Copy out the lines of the data below word for word, from the line containing "Correo electrónico" through the end of the data, both ends included.

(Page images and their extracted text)

◆ ◆ ◆

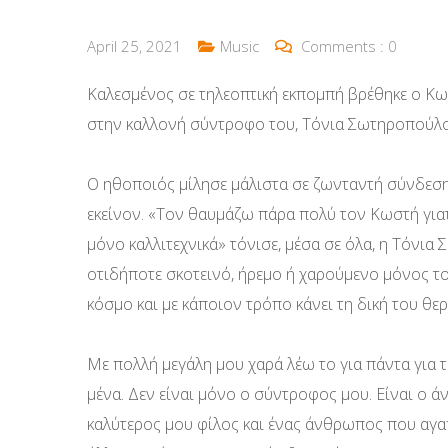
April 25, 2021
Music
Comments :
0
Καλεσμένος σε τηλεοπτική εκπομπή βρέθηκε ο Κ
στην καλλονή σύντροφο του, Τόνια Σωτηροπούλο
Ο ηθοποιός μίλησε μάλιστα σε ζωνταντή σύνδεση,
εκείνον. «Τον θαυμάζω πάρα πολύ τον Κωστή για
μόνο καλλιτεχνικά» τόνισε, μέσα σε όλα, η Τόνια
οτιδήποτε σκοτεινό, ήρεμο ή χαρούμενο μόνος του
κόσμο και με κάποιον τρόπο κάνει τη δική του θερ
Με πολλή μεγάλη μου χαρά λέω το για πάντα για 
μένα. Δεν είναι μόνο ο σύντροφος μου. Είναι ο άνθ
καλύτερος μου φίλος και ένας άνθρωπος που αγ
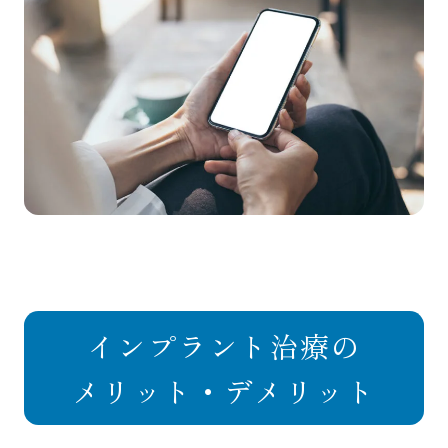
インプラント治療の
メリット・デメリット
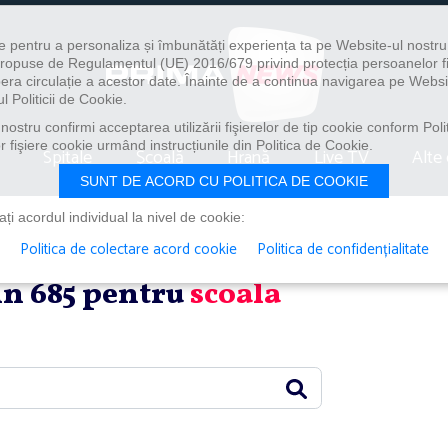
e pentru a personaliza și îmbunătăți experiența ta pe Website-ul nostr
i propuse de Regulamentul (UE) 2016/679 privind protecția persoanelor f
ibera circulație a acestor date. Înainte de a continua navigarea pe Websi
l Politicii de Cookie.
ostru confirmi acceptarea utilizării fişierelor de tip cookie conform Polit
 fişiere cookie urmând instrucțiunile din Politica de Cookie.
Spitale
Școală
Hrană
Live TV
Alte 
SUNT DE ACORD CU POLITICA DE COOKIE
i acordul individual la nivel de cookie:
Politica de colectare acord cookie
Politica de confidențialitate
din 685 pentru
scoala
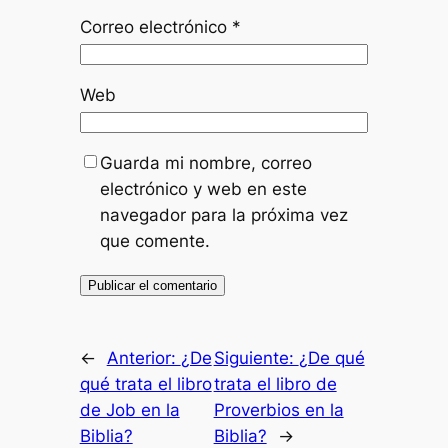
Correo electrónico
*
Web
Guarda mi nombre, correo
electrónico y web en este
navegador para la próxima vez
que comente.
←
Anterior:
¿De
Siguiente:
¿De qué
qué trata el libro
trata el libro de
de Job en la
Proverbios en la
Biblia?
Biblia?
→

◆ ◆ ◆

• Answer box
Correo electrónico
*
Web
Guarda mi nombre, correo
electrónico y web en este
navegador para la próxima vez
que comente.
←
Anterior:
¿De
Siguiente:
¿De qué
qué trata el libro
trata el libro de
de Job en la
Proverbios en la
Biblia?
Biblia?
→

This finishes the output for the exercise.